The thing I really love about mysteries is the puzzle aspect. Some of the most interesting crime stories revolve around a locked-room mystery or an impossible crime. I’m not talking about a mystery which uses just a closed circle of suspects, but an honest-to-goodness murder with a body in a locked room and no signs of entry.
I attended a webinar by Gigi Pandian on
this. She wrote a short story collection with nine locked-room mysteries called
The Cambodian Curse & Other
Stories.
(I enjoyed “The Curse of Cloud Castle” the most.) She also has an upcoming
mystery novel called Under Lock & Skeleton Key
(March 2022), which features an
impossible crime—a dead body inside a wall that’s supposedly been sealed for
over a century.
Gigi
expanded on the rules of the locked-room mystery in her online lecture. She reemphasized
the standard rules, as outlined by the fictional Dr. Gideon Fell in John
Dickson Carr’s The Hollow Man (U.S. title: The Three Coffins). Carr, in fact, took an entire chapter in
the novel to talk about possible solutions to locked-room mysteries. These
include:
1. Accidents that look like murder
2. Victims killing themselves
3. Mechanical devices
4. Suicides meant to look like murders
5. Impersonations and illusions
6. Death coming from outside of the room
7. Victims presumed dead before the killer
arrives and finishes the deed
I’ve
been reading a lot of locked-room and impossible crime stories recently, and here’s
my own list of various solutions:
The fascinating:
These
are solutions you don’t even think of, veering on macabre, as in “Two Bottles
of Relish” by Lord Dunsany. There’s a victim in this story, but the body has
gone missing. Where did it go, and what does it have to do with chopped trees?
Unique skills:
Specialized
knowledge plays a huge role in these tales. Sometimes they feature people who
have specific knowledge. Circus performers are often involved in this kind of
story, like with “The Flying Corpse” by A.E. Martin. There is a naked dead man
in a paddock, but how did he get there?
Different ways of dying:
Non-traditional methods of killing can
also make the locked-room situation work. The classic case is from “The
Adventure of the Speckled Band” by Sir Arthur Conan Doyle. What is “the
speckled band” that brings death?
Creative inventions:
There are often innovative ways of
killing through new patented equipment or from modified weapons. An example of
this is in “The Tea Leaf” by Edgar Jepson and Robert Eustace. A man is found
dead in a Turkish bath, all alone, except for his flask of tea. How did he die?
Complete vanishings:
Although these impossible crimes don’t
necessarily involve murder, they’re quite mysterious. How does a man—or a group
of people—vanish into thin air? In “The Day The Children Vanished” by Hugh
Pentecost, a whole busload of children disappear. What happened to them, and
why?
All these impossible crime stories seem
to take dedicated plotting. Sometimes they’re very elaborate or have an
astounding twist at the end. After reading a few, I kind of feel inspired to
create a puzzling short story of my own.
What impossible crime stories are
you aware of—whether in writing, reading, or real life?
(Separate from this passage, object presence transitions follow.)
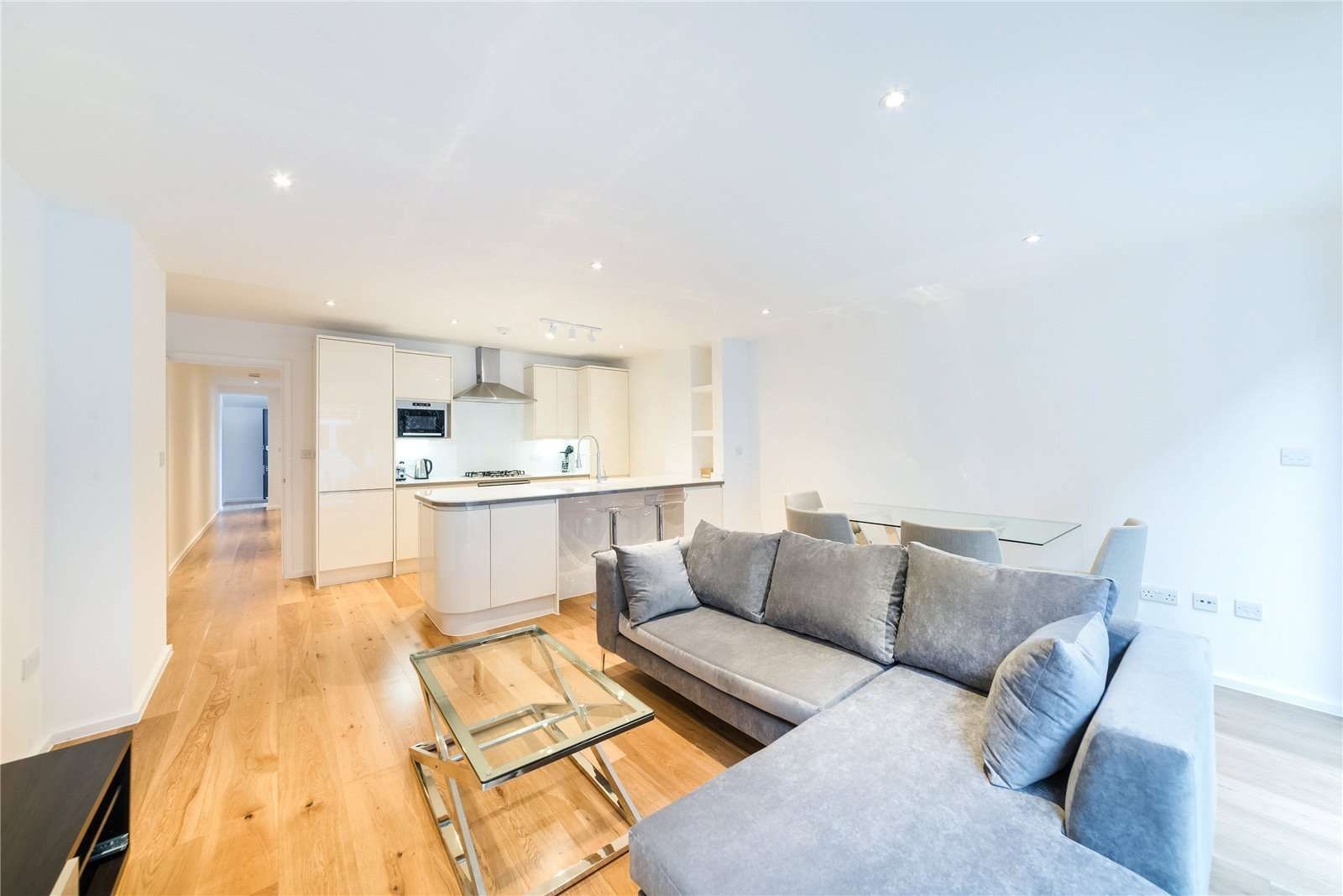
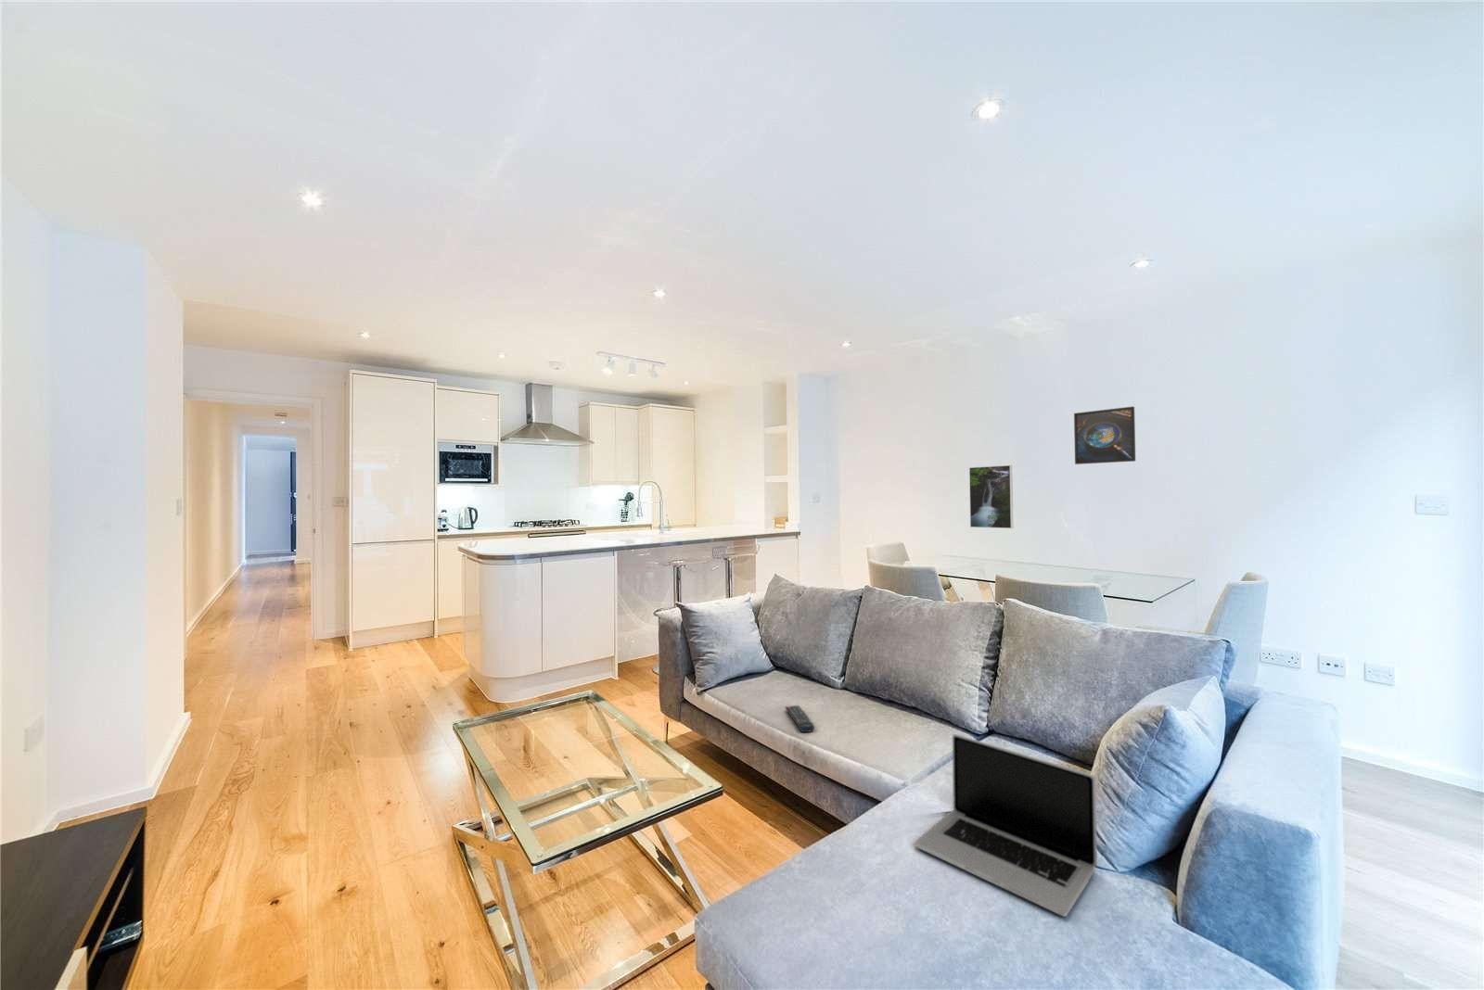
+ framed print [1073,406,1136,465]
+ laptop [914,734,1098,918]
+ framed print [968,464,1013,529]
+ remote control [785,705,815,734]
I check the ceiling fan every evening before I climb into bed...for the speckled band.
ReplyDeleteHa, Margaret! Hope you never spot it!
ReplyDeleteI look forward to reading yours, Jennifer!
ReplyDeleteVery interesting.. will make me look over my shoulder.
ReplyDeleteThanks, Molly! Will have to think of a really good premise...
ReplyDeleteFunny, Debra. Even in a locked room, you can't be safe, right?